2026-04-08 17:55:17 105

4 Answers

Jane
Jane
2026-04-09 01:30:14
My D&D group actually used Kübler-Ross’s stages for an NPC’s arc after his village got dragon-burned—sounds ridiculous, but hear me out. Denial had him insisting survivors were hiding. Anger manifested as reckless solo quests. Bargaining? Oh, he kept offering his soul to different gods. When depression hit, the party had to physically carry him from taverns. Took eight sessions before he reached acceptance and rebuilt. The weird part? Playing through fictional grief helped me process my dad’s abandonment. Game nights became therapy where we could joke about being 'stuck on level 3: Bargaining' while secretly unpacking real stuff. Tabletop roleplay lets you test-drive emotions safely—who knew grief theory could be a gameplay mechanic? Still think the model needs a 'relapse' stage though; grief isn’t some final boss you defeat permanently.
Dominic
Dominic
2026-04-10 00:02:49
Three miscarriages taught me grief isn’t a staircase but a carousel. Kübler-Ross’s stages kept reappearing out of order—acceptance before new anger, bargaining after depression. What helped most was realizing the stages aren’t about 'fixing' pain but recognizing its flavors. My husband processed differently; his denial looked like workaholism while mine was obsessively reorganizing nurseries. We’d joke-darkly, 'Today I’m 30% anger, 70% depression with a denial garnish.' The model’s limitation is assuming everyone grieves emotionally—some of us grieve through action, silence, or even creativity. Painting abstract watercolors of my sadness did more than any stage checklist.
Finn
Finn
2026-04-12 05:47:22
Losing my grandma last year hit me harder than I expected. At first, I scoffed at the idea of structured grief stages—how could anyone box emotions like that? But Kübler-Ross’s model somehow became a lifeline. Denial lasted weeks; I kept expecting her to call about her tomato plants. Anger? Oh yeah—I snapped at baristas, hated sunny days, even resented her favorite soap opera for continuing without her. Bargaining was the weirdest phase—I caught myself whispering, 'If I donate all her cookbooks, can she come back?' Depression felt like wearing a lead coat, and acceptance... well, that’s still wobbly. The stages didn’t unfold neatly, but recognizing them helped me stop fearing my own reactions. Now I see grief less as a linear path and more like weather patterns—unpredictable, but naming the storm makes it less terrifying.

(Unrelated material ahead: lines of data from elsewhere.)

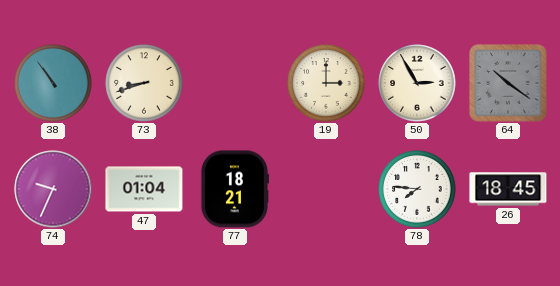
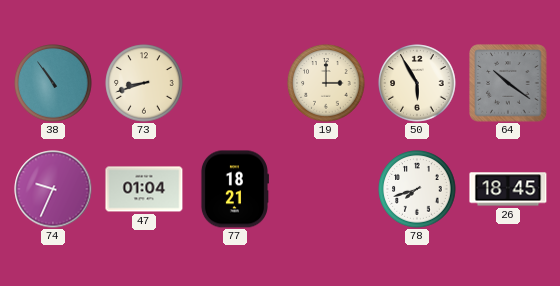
50: 2:55 -> 5:55
78: 7:46 -> 7:42
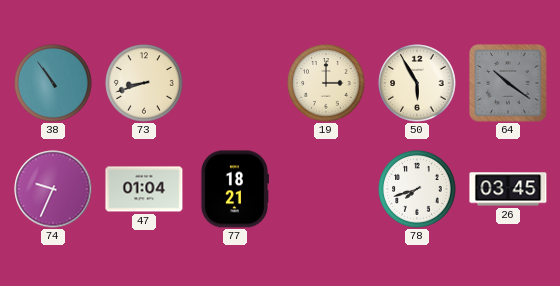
26: 18:45 -> 03:45
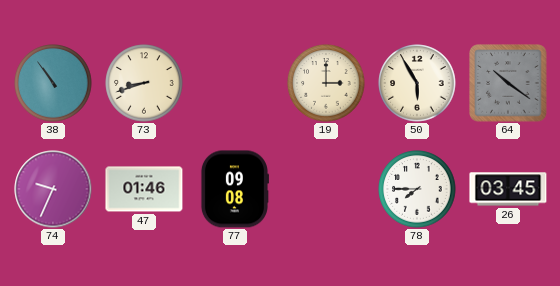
47: 01:04 -> 01:46
77: 18:21 -> 09:08
78: 7:42 -> 7:45
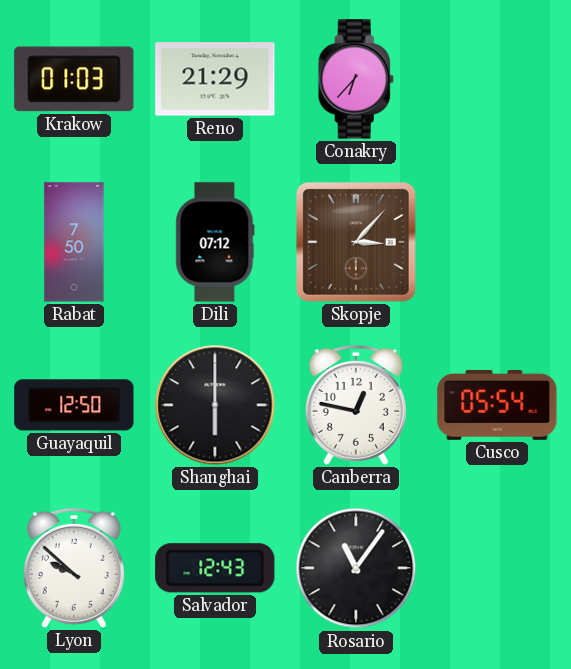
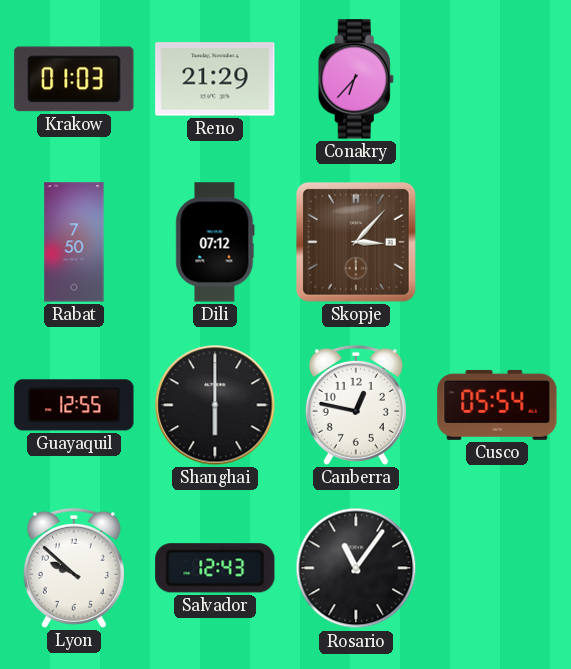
Guayaquil: 12:50 -> 12:55
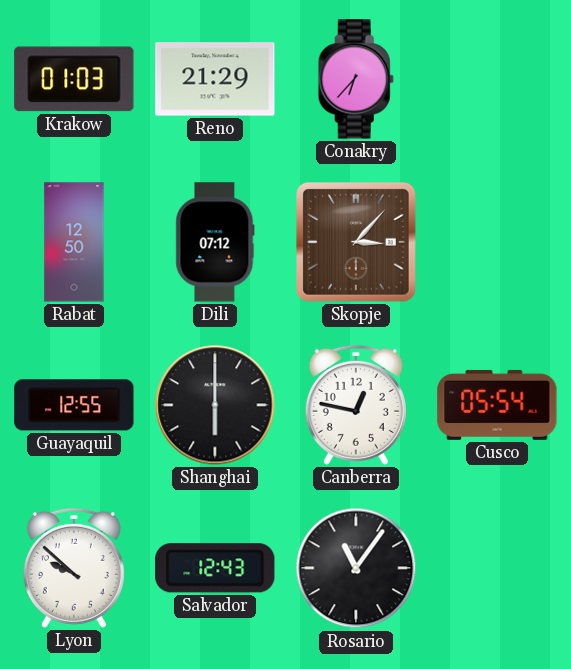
Rabat: 7:50 -> 12:50
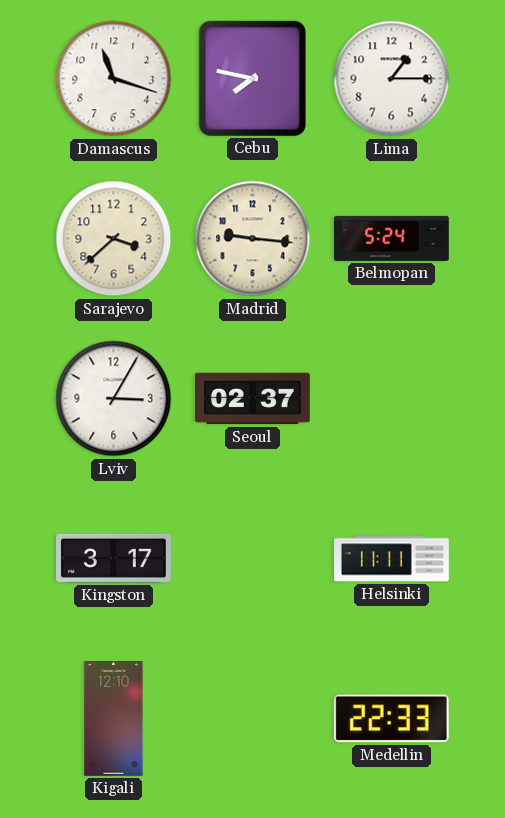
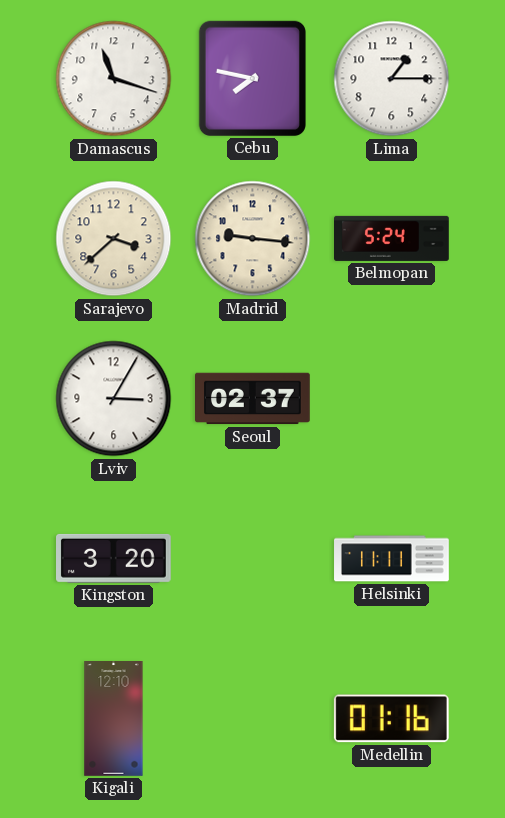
Kingston: 3:17 -> 3:20
Medellin: 22:33 -> 01:16
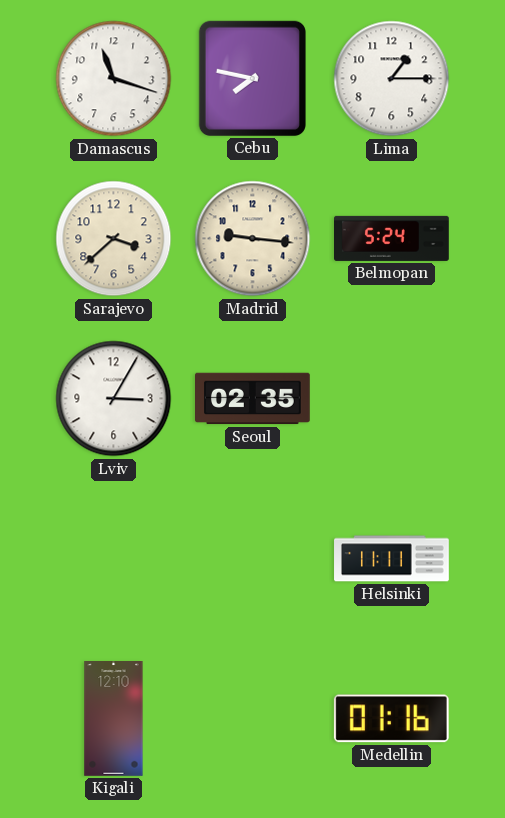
Seoul: 02:37 -> 02:35
Kingston: 3:20 -> none
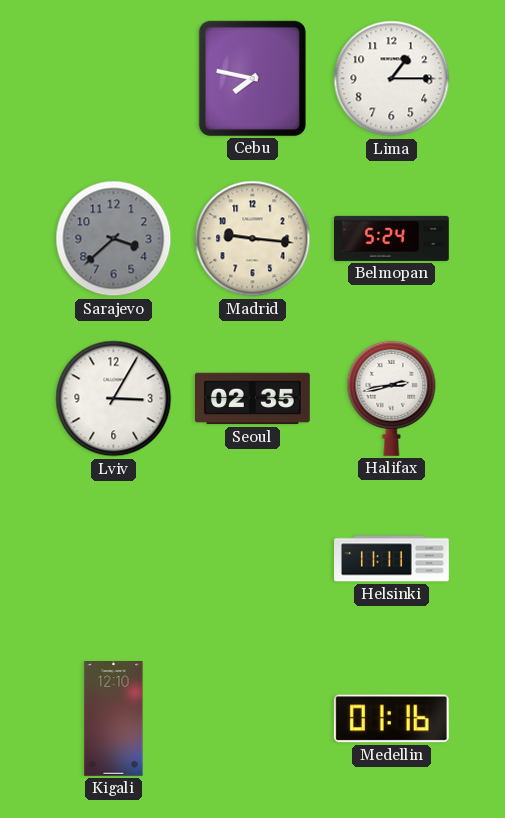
Damascus: 11:18 -> none
Sarajevo dial: cream -> grey
Halifax: none -> 2:43
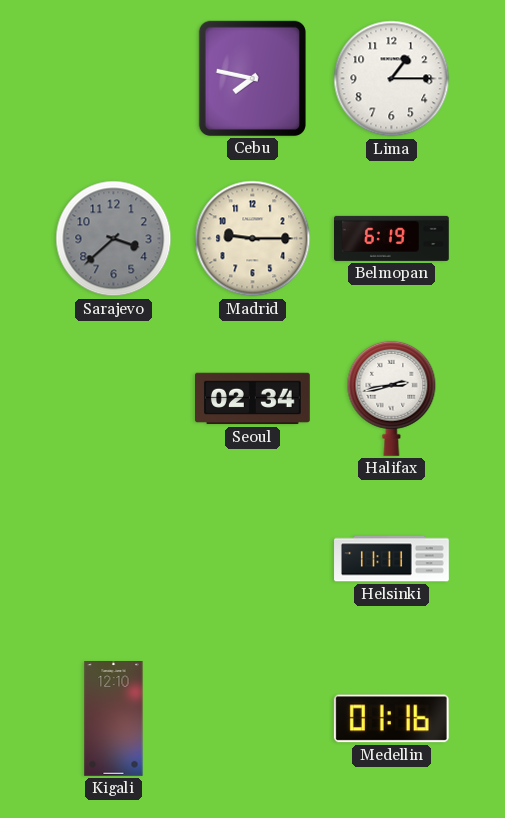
Madrid: 9:16 -> 9:15
Belmopan: 5:24 -> 6:19
Lviv: 3:05 -> none
Seoul: 02:35 -> 02:34
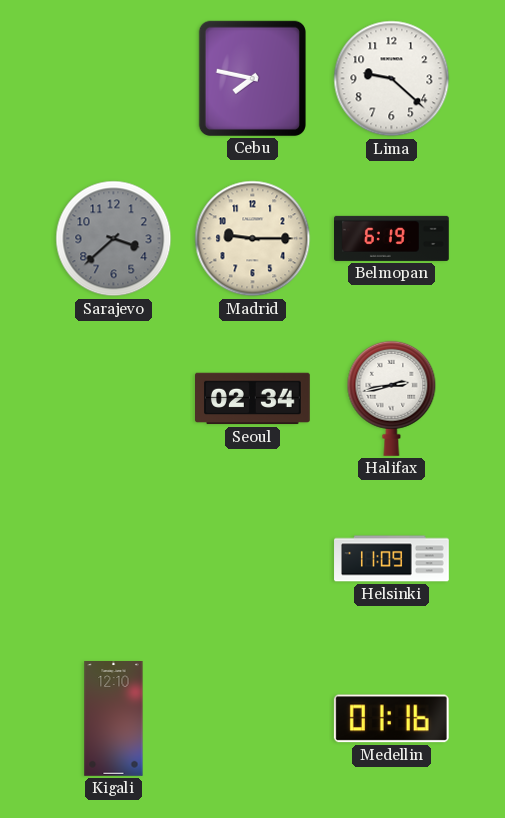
Lima: 1:15 -> 9:22
Helsinki: 11:11 -> 11:09
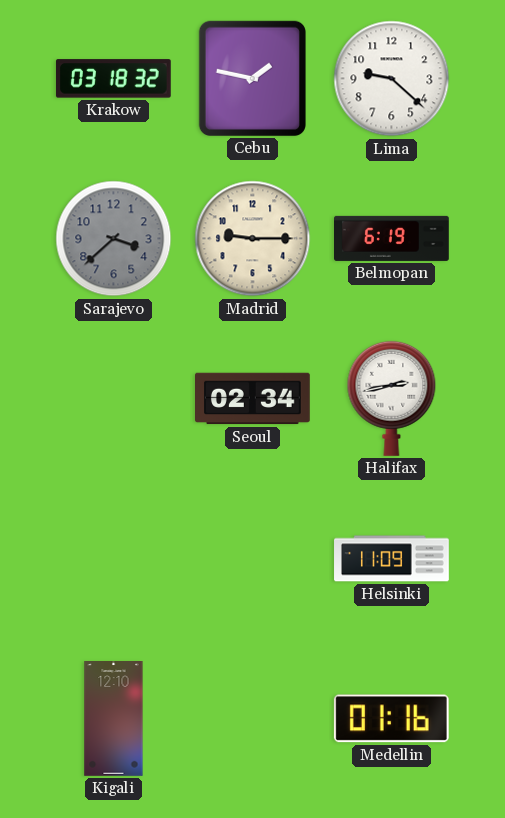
Krakow: none -> 03:18
Cebu: 7:47 -> 1:47
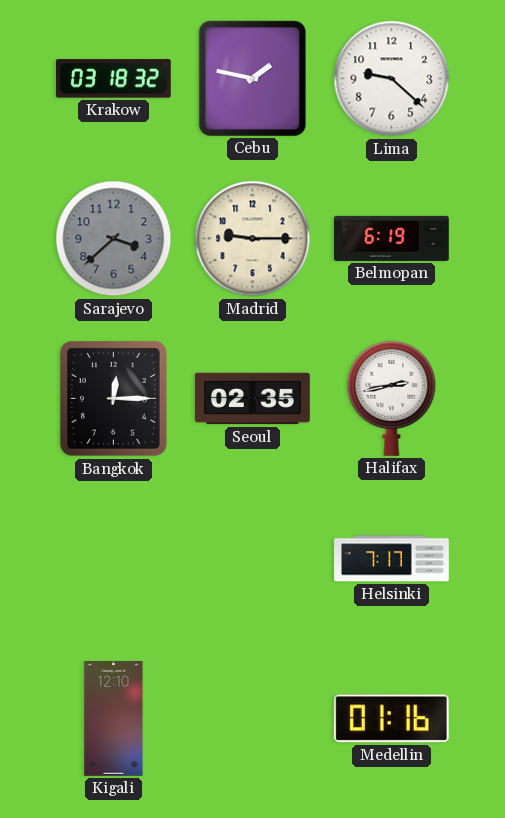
Bangkok: none -> 12:15
Seoul: 02:34 -> 02:35
Helsinki: 11:09 -> 7:17
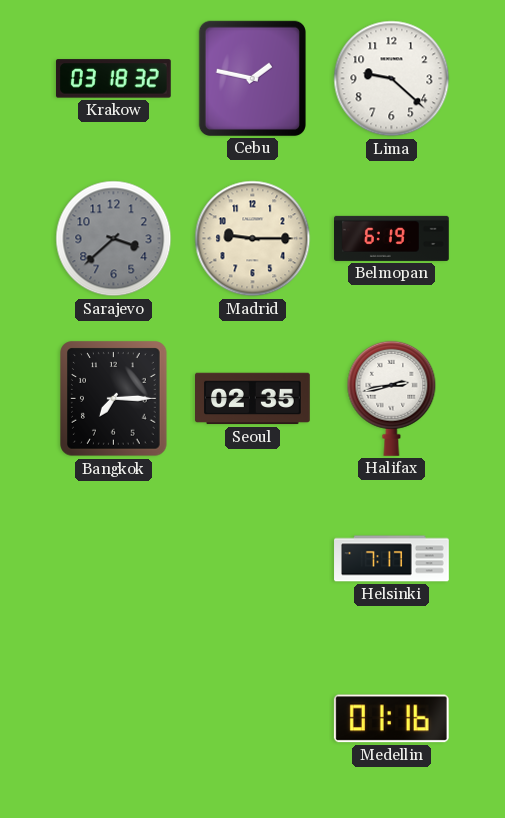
Bangkok: 12:15 -> 7:15
Kigali: 12:10 -> none
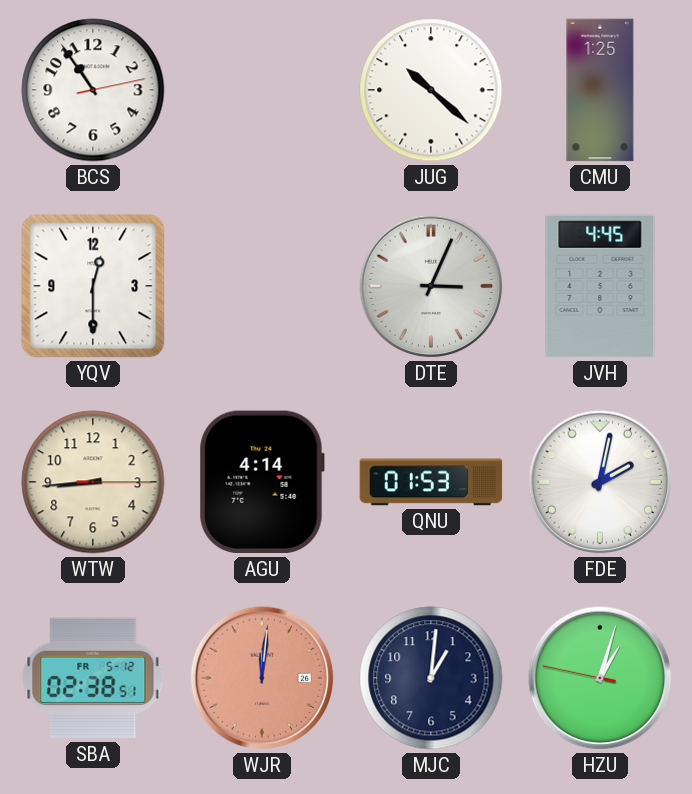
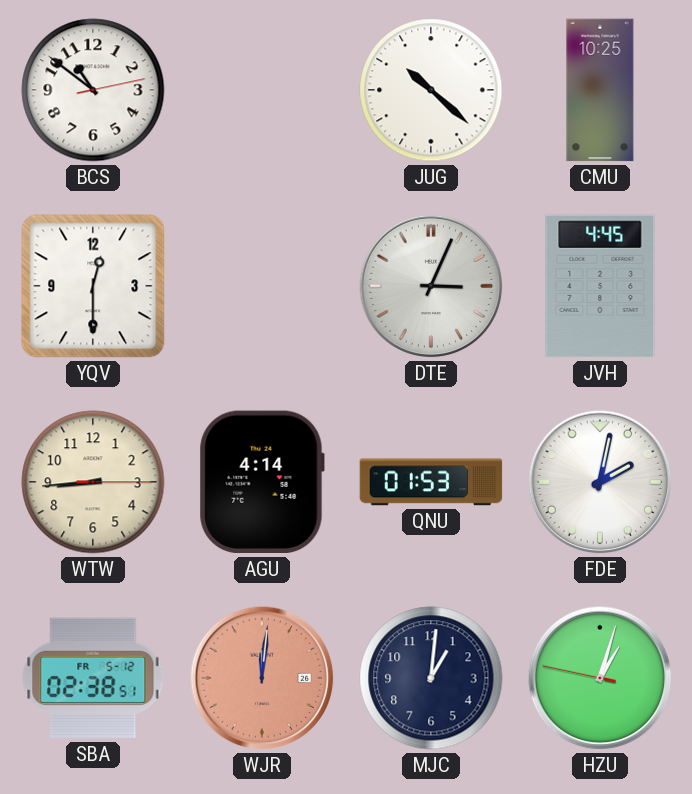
BCS: 10:54 -> 10:51
CMU: 1:25 -> 10:25
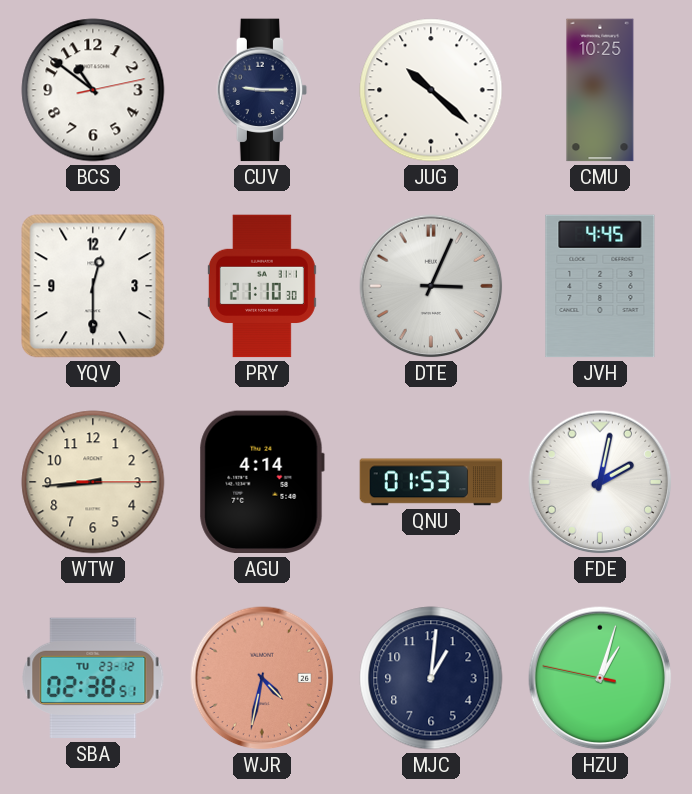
CUV: none -> 9:15
PRY: none -> 21:10
SBA date: FR 5-12 -> TU 23-12
WJR: 12:01 -> 4:32
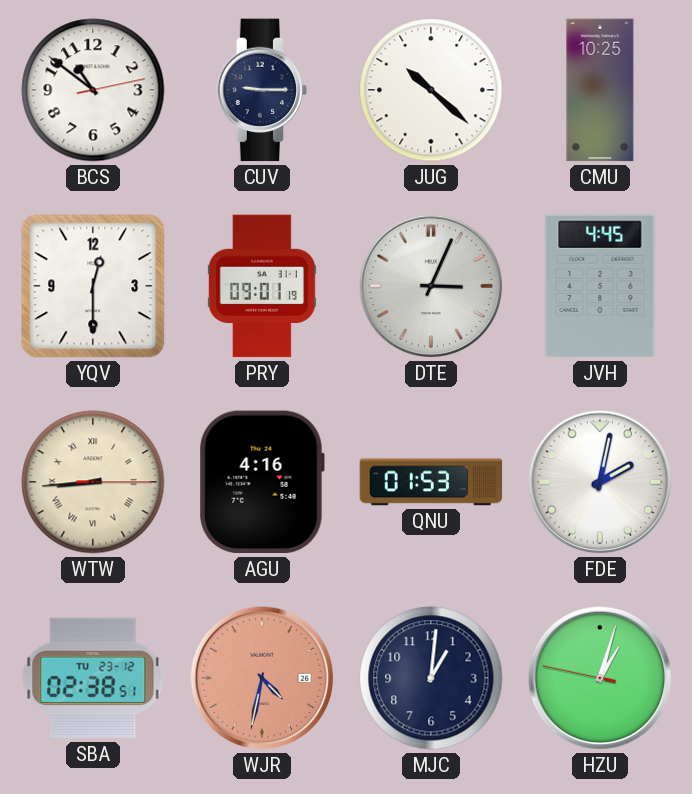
PRY: 21:10 -> 09:01
WTW numerals: Arabic -> Roman
AGU: 4:14 -> 4:16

What surprised me was how the model resonated with fictional losses too. Rewatching 'The Last of Us' after real loss, Joel’s denial and Ellie’s anger suddenly felt hyper-realistic. It’s like Kübler-Ross gave me vocabulary for emotions I’d only understood viscerally before. Still, I wish the model emphasized more that stages can loop—some mornings still start with denial before coffee.
Grayson
Grayson
2026-04-14 06:48:24
As a therapist, I’ve seen clients clutch Kübler-Ross’s stages like a roadmap, only to feel lost when their grief zigzags. The model’s value isn’t in predictability—it’s in normalization. When a teenage client screamed that she hated her dead cat for 'abandoning' her, we could frame it as a natural anger phase rather than shameful. But the rigidity worries me; one widower panicked when he couldn’t 'complete' bargaining after six months. We adapted it with mindfulness techniques—observing grief waves without forcing progression. Pop culture’s oversimplification doesn’t help; movies like 'Inside Out' make emotional arcs seem sequential when real healing looks more like Jackson Pollock splatters. The stages work best as loose landmarks, not GPS coordinates.